I get this question so much that I want to walk around with a recorded response that plays on cue. It’s not that i’m against marriage; I was engaged once. But at this time in my life, it’s just not for me. Most of my friends and family recently decided to take that plunge and I truly wish them best. I’ve seen happy marriages and I’ve seen some marriages for convenience, and that bothers me. I also see people that are married but continue to live their lives as if they were single. My issue is if you want to live that way, stay single. Why make a commitment if you don’t hold up your end of the bargain? I mean Til Death do us Part is a pretty long time. I also believe marriage should be sacred ”a friend of mine told me every time the subject arises, he explains that he holds the institution of marriage in such high esteem that he has decided to never offend it with his participation (LOL). With all of the reality shows, too many to name, the subject of marriage is like a game and the majority of people go on this shows for exposure most times.

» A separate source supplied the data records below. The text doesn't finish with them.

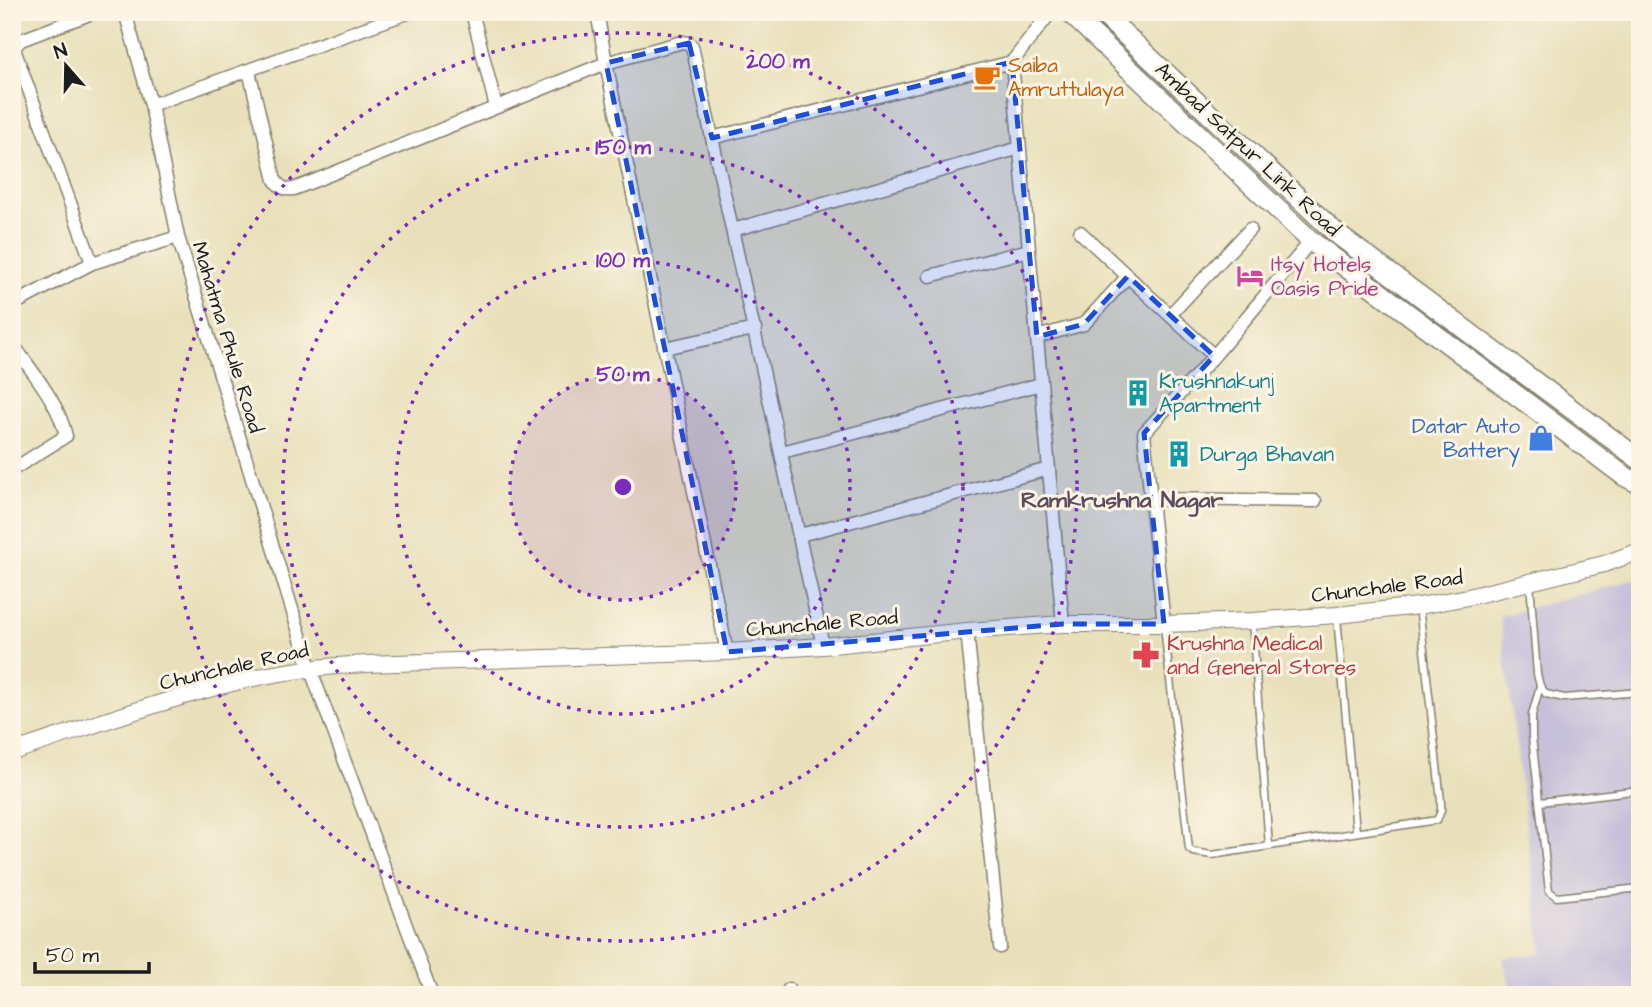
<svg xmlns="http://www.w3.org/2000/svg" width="1652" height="1007" viewBox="0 0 1652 1007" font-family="'Architects Daughter',sans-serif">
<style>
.industrial{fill:#c6c0da}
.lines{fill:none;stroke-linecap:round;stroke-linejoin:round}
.service-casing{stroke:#827e6c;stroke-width:9}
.minor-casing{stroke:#827e6c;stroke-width:15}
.tertiary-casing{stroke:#827e6c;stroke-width:18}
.primary-casing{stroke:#827e6c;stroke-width:22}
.service{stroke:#fff;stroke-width:6}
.minor{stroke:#fff;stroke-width:12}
.tertiary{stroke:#fff;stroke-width:16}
.primary{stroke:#fff;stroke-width:19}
.marked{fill:#1d4ed8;fill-opacity:0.2;stroke:#1d4ed8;stroke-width:5;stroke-dasharray:14 9;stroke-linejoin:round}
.ring{fill:none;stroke:#7b2cbf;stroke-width:3.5;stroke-dasharray:3.5 7}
.labels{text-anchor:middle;stroke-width:6;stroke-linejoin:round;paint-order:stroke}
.food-label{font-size:21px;fill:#c56008;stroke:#fcf5e5;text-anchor:start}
.street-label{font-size:21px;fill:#1c1c1c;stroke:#fcf5e5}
.hotel-label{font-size:21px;fill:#b23c85;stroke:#fcf5e5;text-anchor:start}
.culture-label{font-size:21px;fill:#0d838f;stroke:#fcf5e5;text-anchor:start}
.shop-label{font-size:21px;fill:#366cbe;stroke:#fcf5e5;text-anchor:end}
.health-label{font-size:21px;fill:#be3a42;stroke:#fcf5e5;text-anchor:start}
.neighbourhood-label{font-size:23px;font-weight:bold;fill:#604b5e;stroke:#fcf5e5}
.centre{fill:#7b2cbf;stroke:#fcf5e5;stroke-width:3.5}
.ring-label{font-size:21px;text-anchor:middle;font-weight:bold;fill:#7b2cbf;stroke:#fcf5e5;stroke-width:6;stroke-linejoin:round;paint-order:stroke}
</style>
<rect width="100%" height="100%" fill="#fcf5e5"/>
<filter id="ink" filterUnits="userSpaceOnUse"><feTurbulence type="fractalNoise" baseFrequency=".0143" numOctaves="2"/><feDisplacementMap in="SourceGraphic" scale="14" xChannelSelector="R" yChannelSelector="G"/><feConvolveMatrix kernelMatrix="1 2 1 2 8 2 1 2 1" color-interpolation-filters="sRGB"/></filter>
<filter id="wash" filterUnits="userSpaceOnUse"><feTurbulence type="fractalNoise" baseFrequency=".00686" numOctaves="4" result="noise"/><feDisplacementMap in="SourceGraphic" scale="28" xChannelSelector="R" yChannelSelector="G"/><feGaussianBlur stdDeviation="1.57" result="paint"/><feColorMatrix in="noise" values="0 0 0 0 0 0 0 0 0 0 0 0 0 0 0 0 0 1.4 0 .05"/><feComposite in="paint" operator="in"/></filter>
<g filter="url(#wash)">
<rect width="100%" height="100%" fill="#e9e0bb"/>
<path class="industrial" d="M 1640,578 L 1640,958 L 1637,959 L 1638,995 L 1512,995 L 1503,958 L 1542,953 L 1500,616 Z"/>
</g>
<g filter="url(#ink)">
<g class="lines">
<g class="service-casing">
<path id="service" d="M 1530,583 L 1537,674 L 1540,686 L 1546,694 L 1564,698 L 1640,692
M 1337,617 L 1356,831
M 1252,621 L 1269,846
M 1164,626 L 1189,849 L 1193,852 L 1212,855 L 1437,820 L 1441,811 L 1441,801 L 1419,606
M 1540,686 L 1532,715 L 1532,737 L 1549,891 L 1557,897 L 1640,888
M 1540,802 L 1640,790"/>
</g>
<g class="minor-casing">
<path id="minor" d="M 125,12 L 151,105 L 178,237 L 310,668 L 432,995
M 472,12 L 496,107
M 597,12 L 606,63 L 727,652
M 1051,12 L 1012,62 L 1063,624
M 12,49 L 21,40 L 95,12
M 14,49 L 92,263
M 249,71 L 275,180 C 280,188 286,190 294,189 L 606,63 L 682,42 L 689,43 L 692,46 L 823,646
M 151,105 L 410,12
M 712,138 L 1012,62
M 733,230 L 1020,148
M 1080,232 L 1214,356
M 930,276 L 1029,250
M 12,305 L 92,263 L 178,237
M 1170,315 L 1250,229
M 1037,337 L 1084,324 L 1128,276
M 12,343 C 32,372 58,401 66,436 L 12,470
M 664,348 L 755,329
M 782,452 L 1041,384
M 1151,499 L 1315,501
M 800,535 L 1049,469
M 1164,624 L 1144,433 L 1214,356 L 1311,241
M 967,631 L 1000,947
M 789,989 L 790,995"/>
</g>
<g class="tertiary-casing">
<path id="tertiary" d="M 12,752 C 92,726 172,696 254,678 C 291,670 328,666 366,664 L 727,652 L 823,646 L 967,631 L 1063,624 L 1164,624 L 1252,621 L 1337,615 L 1419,606 L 1468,597 L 1604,564 L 1640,551"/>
</g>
<g class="primary-casing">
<path id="primary" d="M 1069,12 L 1311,241 L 1624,476 L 1640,484
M 1101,12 L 1337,234 L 1640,460"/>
</g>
<use href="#service" class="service"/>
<use href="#minor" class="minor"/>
<use href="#tertiary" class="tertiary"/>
<use href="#primary" class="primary"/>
</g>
</g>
<path class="marked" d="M 689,43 L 712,138 L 1012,62 L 1037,337 L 1084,324 L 1128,276 L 1214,356 L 1144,433 L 1164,624 L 1063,624 L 727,652 L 606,63 Z"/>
<circle cx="623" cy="487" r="113" fill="#7b2cbf" fill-opacity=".12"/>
<g class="ring">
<circle cx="623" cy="487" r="113"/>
<circle cx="623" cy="487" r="227"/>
<circle cx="623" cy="487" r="340"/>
<circle cx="623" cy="487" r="454"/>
</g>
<defs>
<g id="cafe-bare" transform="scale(2.1)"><path d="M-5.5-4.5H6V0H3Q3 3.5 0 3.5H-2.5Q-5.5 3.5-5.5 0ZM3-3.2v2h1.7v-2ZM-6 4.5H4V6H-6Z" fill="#e8710a" stroke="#fcf5e5" stroke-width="2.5" paint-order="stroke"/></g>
<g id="hotel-bare" transform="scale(2.1)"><path d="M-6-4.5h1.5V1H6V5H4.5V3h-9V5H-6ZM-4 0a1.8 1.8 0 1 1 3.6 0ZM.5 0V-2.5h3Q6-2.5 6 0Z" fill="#d1479c" stroke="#fcf5e5" stroke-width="2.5" paint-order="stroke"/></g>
<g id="building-bare" transform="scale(2.1)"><path d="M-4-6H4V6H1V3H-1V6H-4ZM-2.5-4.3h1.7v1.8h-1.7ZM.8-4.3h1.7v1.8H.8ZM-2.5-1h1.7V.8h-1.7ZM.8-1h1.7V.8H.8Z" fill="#0f9aa8" stroke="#fcf5e5" stroke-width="2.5" paint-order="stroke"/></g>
<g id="shop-bare" transform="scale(2.1)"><path d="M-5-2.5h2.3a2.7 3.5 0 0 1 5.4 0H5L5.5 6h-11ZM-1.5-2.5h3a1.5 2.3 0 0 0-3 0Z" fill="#3f7fe0" stroke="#fcf5e5" stroke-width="2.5" paint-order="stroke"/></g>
<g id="pharmacy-bare" transform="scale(2.1)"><path d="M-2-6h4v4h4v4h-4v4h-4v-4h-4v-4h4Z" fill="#e0444e" stroke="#fcf5e5" stroke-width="2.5" paint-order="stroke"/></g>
</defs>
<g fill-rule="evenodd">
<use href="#cafe-bare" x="987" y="77"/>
<use href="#hotel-bare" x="1250" y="276"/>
<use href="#building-bare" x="1138" y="393"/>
<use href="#shop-bare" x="1541" y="438"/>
<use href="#building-bare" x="1179" y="454"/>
<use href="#pharmacy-bare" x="1146" y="655"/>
</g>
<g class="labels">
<g class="food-label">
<text x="1008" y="72">Saiba<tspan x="1008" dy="24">Amruttulaya</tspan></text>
</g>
<g class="street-label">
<text transform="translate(1248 149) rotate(43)" y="7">Ambad Satpur Link Road</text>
<text transform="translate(228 337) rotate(73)" y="7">Mahatma Phule Road</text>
<text transform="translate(1387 586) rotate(-7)" y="7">Chunchale Road</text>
<text transform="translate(822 623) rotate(-5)" y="7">Chunchale Road</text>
<text transform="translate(234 666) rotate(-13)" y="7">Chunchale Road</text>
</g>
<g class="hotel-label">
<text x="1271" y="271">Itsy Hotels<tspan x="1271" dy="24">Oasis Pride</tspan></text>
</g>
<g class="culture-label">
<text x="1159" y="388">Krushnakunj<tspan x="1159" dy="24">Apartment</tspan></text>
<text x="1200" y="461">Durga Bhavan</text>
</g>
<g class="shop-label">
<text x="1520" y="433">Datar Auto<tspan x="1520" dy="24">Battery</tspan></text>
</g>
<g class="health-label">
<text x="1167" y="650">Krushna Medical<tspan x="1167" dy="24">and General Stores</tspan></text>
</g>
<g class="neighbourhood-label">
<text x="1122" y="507">Ramkrushna Nagar</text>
</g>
</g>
<circle cx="623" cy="487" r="10" class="centre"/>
<g class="ring-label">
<text x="778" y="68">200 m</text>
<text x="623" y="154">150 m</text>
<text x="623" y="267">100 m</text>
<text x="623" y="381">50 m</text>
</g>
<rect width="1652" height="1007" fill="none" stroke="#fcf5e5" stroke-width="42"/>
<g transform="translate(66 66) rotate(340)" stroke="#fcf5e5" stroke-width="5" paint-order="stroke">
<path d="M0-5L12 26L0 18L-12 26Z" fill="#1c1c1c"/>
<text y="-10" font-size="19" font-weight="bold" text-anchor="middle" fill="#1c1c1c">N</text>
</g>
<path d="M35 962v10h114v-10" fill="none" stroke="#1c1c1c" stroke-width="3.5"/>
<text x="46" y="962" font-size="21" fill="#1c1c1c" stroke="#fcf5e5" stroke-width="5" paint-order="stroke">50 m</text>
</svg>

To be honest, I enjoy being single. I enjoy my freedom and I enjoy other people’s children (I can always send them home, LOL). That doesn’t mean I’m lacking in anything, like some seem to believe. For my single people out there, isn’t it funny how your married friends and family always try to set you up?They feel like they’re doing you a favor. If it was up to my mom, I would have my own reality show of course, she wants me to get married, but more so she’s pushing for a grandchild so don’t be surprised if you hear of a new show called Who Wants to Marry My Daughter and Get her Pregnant , Immediately? (should I trademark that? LOL). Love can be a beautiful thing, however, a lot of things have to be considered before you make a serious commitment . I commend those people who know they aren’t ready. I commend those who know when they are. I asked my sorority sister Nthabi why she decided to get married (I asked a few people and some actually said because someone asked them, LOL), but her answer was beautiful: She decided to get married because she had finally met a man that loved her fearlessly. Before she met her husband, marriage was the furthest from her mind. The day she packed up her things to relocate to East London with him, she found a list of qualities that she had written 4 years earlier, and one by one he matched everything on her list. Hearing her story definitely gave me some insight on how one can find true love. Even more impressive is that they also work together. In reality, marriage is like a job where both people play the role of supervisor and employee equally.
It’s often said that when one looks, one never finds. It may sound cliche but I may have already met my husband to be and don’t even know it. Some people get married young, some people get married when they’re older and some not at all. Let that individual make the decision. Who knows, somewhere down the line you may see a post from me about Wedded Bliss,but for now, I’ll stick with enjoying my life one day at a time.